Implementing traffic mirroring at the edge of systems has become increasingly popular over the years. APISIX offers the proxy-mirror plugin to mirror client requests. It duplicates the real online traffic to the mirroring service and enables specific analysis of the online traffic or request content without interrupting the online service.
Blue-green is usually implemented at a point in the architecture that uses a router, gateway, or load balancer, behind which sits a complete blue environment and a green environment. The current blue environment represents the current live environment, and the green environment represents the next version of the stack. The green environment is checked prior to switching to live traffic, and at go live the traffic is flipped over from blue to green. The blue environment is now “off” but if a problem is spotted it is a quick rollback. The next change would go from green to blue, oscillating from the first release onward.
Blue-green works well due to its simplicity and it is one of the better deployment options for coupled services. It is also easier to manage persisting services, though you still need to be careful in the event of a rollback. It also requires double the number of resources to be able to run cold in parallel to the currently active environment.
Traffic management with Argo Rollouts
The strategies discussed to add a lot of value, but the rollout itself is a task that you would not want to have to manage manually. This is where a tool such as Argo Rollouts is valuable for demonstrating practically some of the concerns discussed.

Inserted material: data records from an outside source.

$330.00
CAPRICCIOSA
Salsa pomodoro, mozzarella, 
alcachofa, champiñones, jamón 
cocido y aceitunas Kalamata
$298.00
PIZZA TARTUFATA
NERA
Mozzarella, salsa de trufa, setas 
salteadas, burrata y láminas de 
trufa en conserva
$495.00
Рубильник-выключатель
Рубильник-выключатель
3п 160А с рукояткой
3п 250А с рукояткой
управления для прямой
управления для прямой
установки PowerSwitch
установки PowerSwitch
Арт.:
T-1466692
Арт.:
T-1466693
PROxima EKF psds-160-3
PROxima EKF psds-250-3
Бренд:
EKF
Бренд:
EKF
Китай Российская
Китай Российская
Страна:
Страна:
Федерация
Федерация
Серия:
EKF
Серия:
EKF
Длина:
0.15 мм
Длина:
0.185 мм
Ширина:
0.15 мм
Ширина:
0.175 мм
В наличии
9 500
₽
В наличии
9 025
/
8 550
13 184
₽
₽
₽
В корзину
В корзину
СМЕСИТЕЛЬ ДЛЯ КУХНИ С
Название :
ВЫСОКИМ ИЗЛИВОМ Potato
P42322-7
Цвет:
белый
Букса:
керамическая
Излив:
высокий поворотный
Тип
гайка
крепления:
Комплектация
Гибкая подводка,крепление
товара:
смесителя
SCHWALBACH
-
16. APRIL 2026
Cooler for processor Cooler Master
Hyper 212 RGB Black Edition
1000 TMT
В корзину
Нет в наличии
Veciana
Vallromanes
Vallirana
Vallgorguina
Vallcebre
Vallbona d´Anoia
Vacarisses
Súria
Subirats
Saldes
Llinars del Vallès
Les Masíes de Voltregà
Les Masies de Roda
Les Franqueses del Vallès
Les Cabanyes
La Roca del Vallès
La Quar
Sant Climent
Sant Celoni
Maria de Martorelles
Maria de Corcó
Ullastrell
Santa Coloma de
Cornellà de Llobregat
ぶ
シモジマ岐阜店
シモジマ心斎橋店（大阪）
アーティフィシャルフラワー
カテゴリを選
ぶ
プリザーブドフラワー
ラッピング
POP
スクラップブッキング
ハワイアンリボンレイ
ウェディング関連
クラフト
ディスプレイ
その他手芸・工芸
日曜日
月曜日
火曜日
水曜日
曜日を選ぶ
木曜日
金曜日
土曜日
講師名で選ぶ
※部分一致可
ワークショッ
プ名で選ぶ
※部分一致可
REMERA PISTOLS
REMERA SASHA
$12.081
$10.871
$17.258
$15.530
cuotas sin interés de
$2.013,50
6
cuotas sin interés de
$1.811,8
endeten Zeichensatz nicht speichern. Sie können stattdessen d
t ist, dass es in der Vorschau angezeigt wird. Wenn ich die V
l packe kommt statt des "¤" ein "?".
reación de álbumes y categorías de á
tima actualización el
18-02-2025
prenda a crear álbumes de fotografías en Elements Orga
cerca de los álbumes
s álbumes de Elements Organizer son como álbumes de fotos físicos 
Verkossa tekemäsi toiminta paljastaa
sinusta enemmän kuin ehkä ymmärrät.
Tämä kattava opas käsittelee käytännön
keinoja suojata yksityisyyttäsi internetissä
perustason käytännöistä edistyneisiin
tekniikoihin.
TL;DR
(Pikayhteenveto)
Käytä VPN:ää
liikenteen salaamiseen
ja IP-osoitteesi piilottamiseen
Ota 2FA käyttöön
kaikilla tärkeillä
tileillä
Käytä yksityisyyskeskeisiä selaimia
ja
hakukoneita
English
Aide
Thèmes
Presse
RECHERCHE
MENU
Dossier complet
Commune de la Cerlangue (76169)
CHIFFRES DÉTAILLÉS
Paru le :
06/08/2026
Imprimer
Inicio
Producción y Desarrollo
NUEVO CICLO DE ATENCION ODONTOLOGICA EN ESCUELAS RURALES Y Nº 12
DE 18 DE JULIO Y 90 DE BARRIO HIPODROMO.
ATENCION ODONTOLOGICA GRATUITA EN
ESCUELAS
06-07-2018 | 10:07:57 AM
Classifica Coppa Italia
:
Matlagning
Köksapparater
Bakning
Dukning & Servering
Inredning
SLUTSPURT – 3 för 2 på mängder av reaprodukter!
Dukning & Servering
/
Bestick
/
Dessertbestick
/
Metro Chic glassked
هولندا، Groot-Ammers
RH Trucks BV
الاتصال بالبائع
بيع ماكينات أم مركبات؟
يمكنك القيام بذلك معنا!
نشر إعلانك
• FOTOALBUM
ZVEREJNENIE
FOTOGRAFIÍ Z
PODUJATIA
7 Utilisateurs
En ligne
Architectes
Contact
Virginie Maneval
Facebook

Using Argo, it is possible to define a Rollout CRD (Custom Resource Definition) that represents the strategy you can take for rolling out a new canary of your API. A CRD allows Argo to extend the Kubernetes API to support rollout behavior. CRDs are a popular pattern with Kubernetes, and they allow the user to interact with one API with the extension to support different features.
You can use the Apache APISIX and Apache APISIX Ingress Controller for traffic management with Argo Rollouts. This guide shows you how to integrate
ApisixRoute with Argo Rollouts using it as a weighted round-robin load balancer.
With the rise in Progressive Delivery approach, and also advanced requirements within Continuous Delivery before this, having the ability to separate the deployment and release of service (and corresponding API) is a powerful technique. The ability to canary release services and make use of API Gateway traffic split and mirroring features can provide a competitive advantage to your business in both mitigating risks of a bad release and also understanding your customer’s requirements more effectively.